Na efekty wydanej rekomendacji nie trzeba było długo czekać. Akcje windykatora drożeją dziś o ponad 6 proc. i są wyceniane na 13,09 zł.
- Wyniki III kwartału oceniamy neutralnie. Względem ubiegłych kwartałów spływy z portfeli wierzytelności wzrosły w umiarkowanym tempie, a towarzyszący temu wzrost kosztów operacyjnych oraz ciągle wysokie saldo kosztów finansowych sprawiły, że osiągnięty zysk brutto (3,5 mln zł) nie zachwycił. Dopiero w przyszłym roku obrotowym dokonane inwestycje w portfele bankowe przełożą się znacząco na wyniki.
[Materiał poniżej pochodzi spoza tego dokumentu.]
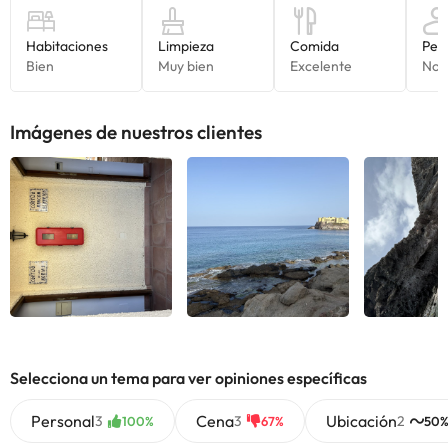
Imágenes de nuestros clientes
Selecciona un tema para ver opiniones específicas
Personal
Cena
Ubicación
3
3
2
100%
67%
50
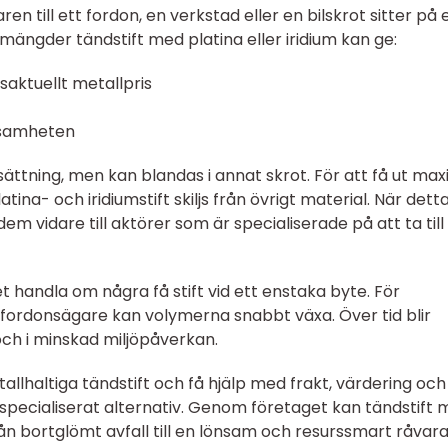
n till ett fordon, en verkstad eller en bilskrot sitter på 
mängder tändstift med platina eller iridium kan ge:
saktuellt metallpris
ksamheten
ättning, men kan blandas i annat skrot. För att få ut max
ina- och iridiumstift skiljs från övrigt material. När detta
 dem vidare till aktörer som är specialiserade på att ta till
t handla om några få stift vid ett enstaka byte. För
e fordonsägare kan volymerna snabbt växa. Över tid blir
och i minskad miljöpåverkan.
tallhaltiga tändstift och få hjälp med frakt, värdering och
specialiserat alternativ. Genom företaget kan tändstift
rån bortglömt avfall till en lönsam och resurssmart råvara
Dodatkowo pozytywny efekt dźwigni finansowej pozwoli na wypracowanie 24,7 mln zł zysku netto.
Tym samym oceniamy, że ostatnia przecena na akcjach spółki stanowi okazję do inwestycji – napisano w raporcie.
Według prognoz analityków Kredyt Inkaso w roku obrotowym 2012/2013 (kończącym się w marcu) zarobi na czysto 12,3 mln zł. W przyszłym roku obrotowym ma być to 24,7 mln zł.
-Spółka jest obecnie wyceniana przez rynek poniżej cen emisyjnych z 2007 r. (12 zł) i z lat 2010/2011 (12,5 zł), które rynek postrzegał jako poziom wsparcia. Łączna wartość środków pozyskanych z emisji pomniejszona o dywidendy gotówkowe wynosi 94 mln zł i stanowi 62 proc. obecnej kapitalizacji. Ostatecznie Kredyt Inkaso wyceniane jest na wskaźniku P/E 6,2 dla przyszłego roku. W efekcie uważamy, że dyskonto wynikające z wysokiego zadłużenia (choć uzasadnione), jest na tle wycen konkurentów zbyt wysokie – podkreślili autorzy raportu.